Потом была дорога, привычная и унылая. Машина то прыгала по камням, то ползла, словно утюг, в глубоких колеях, а то и вовсе плыла в сплошном месиве липкой чёрной грязи. Всё это было Мишке до того привычно, что он и не заметил, как оказался у брода. Уж как только не преодолевал он этот брод, доказывая самому себе, что он хозяин этой жизни. Однажды весной, ещё только снег сошёл, врюхался так, что хоть бросай. В кабине вода. Аккумулятор сдох. Ручкой пришлось машину выкручивать. День тогда проторчал в ледяной воде. Почему не помер от холода и не простудился, непонятно. «Кривой стартер» помог. Выкрутил на отмели. Кому потом рассказывал – не верили. Даже пробовали повторить, по-сухому, правда. На пару метров только и хватало. А ему не до смеху было в ледяной воде. Хорошо ещё, бампер широкий, стоять можно было. Так вот и растерял по речкам да косогорам своё здоровье.
Потом была ворона. Она долго летела рядом с машиной, заглядывая Мишке прямо в глаза. Залетев вперёд, она села на дороге и стала прыгать и каркать, да так настойчиво, что Мишка остановился.
– Ну-ка, Ванька. Сними эту ведьму, – крикнул он, протягивая через окно дробовик.
– Не жаль заряда? – Твёрдой рукой Иван уже выцеливал птицу и только ждал дополнительной команды.

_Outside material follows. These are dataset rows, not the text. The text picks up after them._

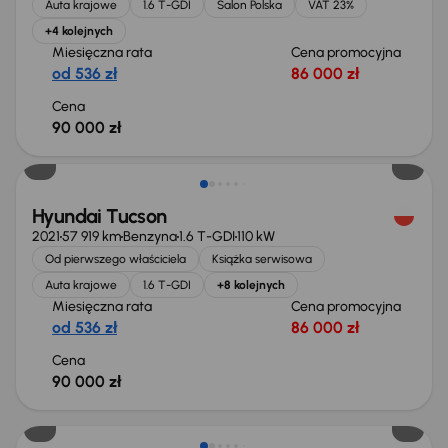
Auta krajowe
1.6 T-GDI
Salon Polska
VAT 23%
+4 kolejnych
Miesięczna rata
Cena promocyjna
od 536 zł
86 000 zł
Cena
90 000 zł
Hyundai Tucson
2021
57 919 km
Benzyna
1.6 T-GDI
110 kW
Od pierwszego właściciela
Książka serwisowa
Auta krajowe
1.6 T-GDI
+8 kolejnych
Miesięczna rata
Cena promocyjna
od 536 zł
86 000 zł
Cena
90 000 zł
Taniej o 3 000 zł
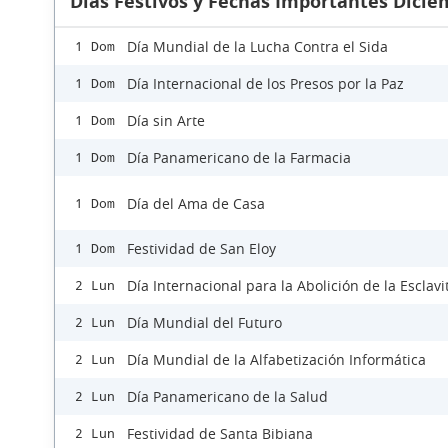
Días Festivos y Fechas Importantes Dicie
Día Mundial de la Lucha Contra el Sida
1 Dom
Día Internacional de los Presos por la Paz
1 Dom
Día sin Arte
1 Dom
Día Panamericano de la Farmacia
1 Dom
Día del Ama de Casa
1 Dom
Festividad de San Eloy
1 Dom
Día Internacional para la Abolición de la Esclav
2 Lun
Día Mundial del Futuro
2 Lun
Día Mundial de la Alfabetización Informática
2 Lun
Día Panamericano de la Salud
2 Lun
Festividad de Santa Bibiana
2 Lun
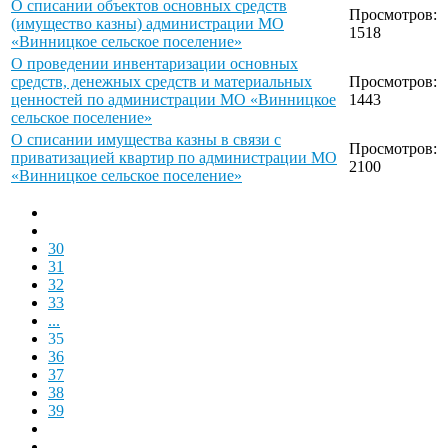
О списании объектов основных средств
Просмотров:
(имущество казны) администрации МО
1518
«Винницкое сельское поселение»
О проведении инвентаризации основных
средств, денежных средств и материальных
Просмотров:
ценностей по администрации МО «Винницкое
1443
сельское поселение»
О списании имущества казны в связи с
Просмотров:
приватизацией квартир по администрации МО
2100
«Винницкое сельское поселение»
30
31
32
33
...
35
36
37
38
39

– Чего его жалеть. Заодно и пристреляем. Вроде как низило.
От близкого выстрела заложило уши. Заряд поднял пыль с дороги, не долетев до вороны на целый метр. Птица гаркнула, сорвалась с места и молча полетела к кустам. Ворона та показалась странной тогда Мишане. Не та это птица, размышлял он, чтобы держать себя в прицеле. Бывало, из окна машины только ствол покажешь, а её уже ветром сдуло. Другой такой птицы, умной, и в то же время наглой, нет в природе. А тут, на те, стреляйте. Кто другой рассказал такое, не поверил бы.
Ехали дальше. «Шоха» послушно тащилась вперёд, напоминая добрую лошадку, а Мишаня, не зная отчего, вздыхал, выпуская из лёгких ядовитый и ни на что не годный дым дешёвых сигарет. Выходило так, что сносу машине не было. Знай только, вовремя меняй детали да масло закачивай. Ванька в том деле был уже незаменимым. Такому парню бы радоваться, любить. Но как, если чужой крови? Хоть и с малых лет рядом, а не было её почему-то, любви, как не было и ко всему, что окружало его в жизни, кроме тех Синюх, к которым гнал он, не жалея ни себя, ни своего железного коня. А ему, как видно, срок уже приходил. Всё чаще отнималась левая рука, словно немела. Ни с того ни с сего скакало давление, да только он этого не чувствовал. По прибору знал. От этого пропадал сон, и тогда пялил он свой взор в почерневший от времени старый потолок чужого дома, как будто пытаясь высмотреть в нём хоть какой-то просвет, и не видел, и лишь к утру забывался неглубоким сном, сопровождаемым нелепой мешаниной чередовавшихся событий прошлого.